━━━━━ INFORMATION PROVIDED ━━━━━

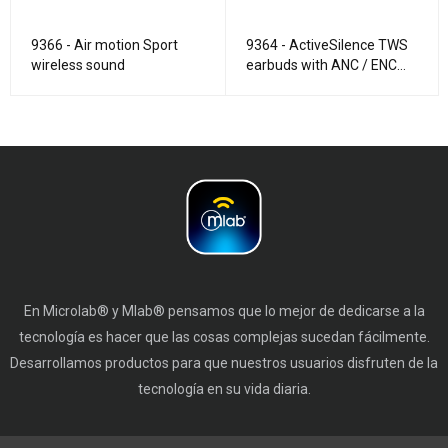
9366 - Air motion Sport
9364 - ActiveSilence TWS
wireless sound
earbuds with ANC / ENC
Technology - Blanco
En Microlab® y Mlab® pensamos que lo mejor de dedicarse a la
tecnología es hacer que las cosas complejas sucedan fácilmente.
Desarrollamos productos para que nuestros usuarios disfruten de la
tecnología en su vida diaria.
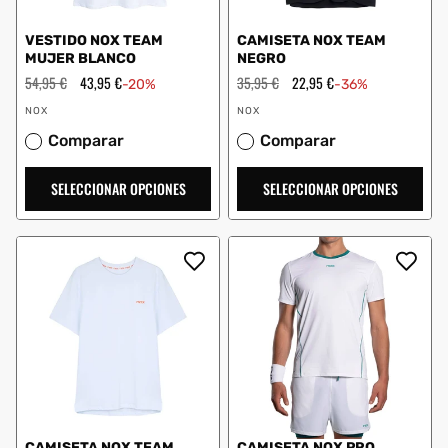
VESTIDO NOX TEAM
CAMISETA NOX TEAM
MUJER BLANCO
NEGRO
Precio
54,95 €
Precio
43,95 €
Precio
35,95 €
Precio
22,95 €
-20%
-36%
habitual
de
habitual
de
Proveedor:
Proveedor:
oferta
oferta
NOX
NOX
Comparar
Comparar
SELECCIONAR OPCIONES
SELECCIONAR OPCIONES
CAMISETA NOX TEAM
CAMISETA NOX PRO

━━━━━
━━━━━ INFORMATION PROVIDED ━━━━━

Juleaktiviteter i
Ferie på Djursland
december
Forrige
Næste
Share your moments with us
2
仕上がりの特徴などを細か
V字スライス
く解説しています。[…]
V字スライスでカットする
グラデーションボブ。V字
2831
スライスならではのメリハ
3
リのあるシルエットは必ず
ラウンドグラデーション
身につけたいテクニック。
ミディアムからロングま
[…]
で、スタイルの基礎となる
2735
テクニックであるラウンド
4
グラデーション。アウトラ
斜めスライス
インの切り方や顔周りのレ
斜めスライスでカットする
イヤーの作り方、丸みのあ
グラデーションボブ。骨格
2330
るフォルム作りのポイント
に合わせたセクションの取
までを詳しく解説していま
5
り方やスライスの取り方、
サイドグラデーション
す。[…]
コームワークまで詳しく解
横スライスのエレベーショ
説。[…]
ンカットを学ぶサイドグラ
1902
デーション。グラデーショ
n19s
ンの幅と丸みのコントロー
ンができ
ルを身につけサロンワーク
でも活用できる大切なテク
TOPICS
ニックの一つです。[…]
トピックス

━━━━━

## WHAT IS BEING ASKED
Arrange the lines of the material starting at the line containing "9366 - Air motion Sport" and ending at the line containing "tecnología en su vida diaria." as a JSON list of strings, one string per line, with blank lines left out.

## RESULT BELOW
[
  "9366 - Air motion Sport",
  "9364 - ActiveSilence TWS",
  "wireless sound",
  "earbuds with ANC / ENC",
  "Technology - Blanco",
  "En Microlab® y Mlab® pensamos que lo mejor de dedicarse a la",
  "tecnología es hacer que las cosas complejas sucedan fácilmente.",
  "Desarrollamos productos para que nuestros usuarios disfruten de la",
  "tecnología en su vida diaria."
]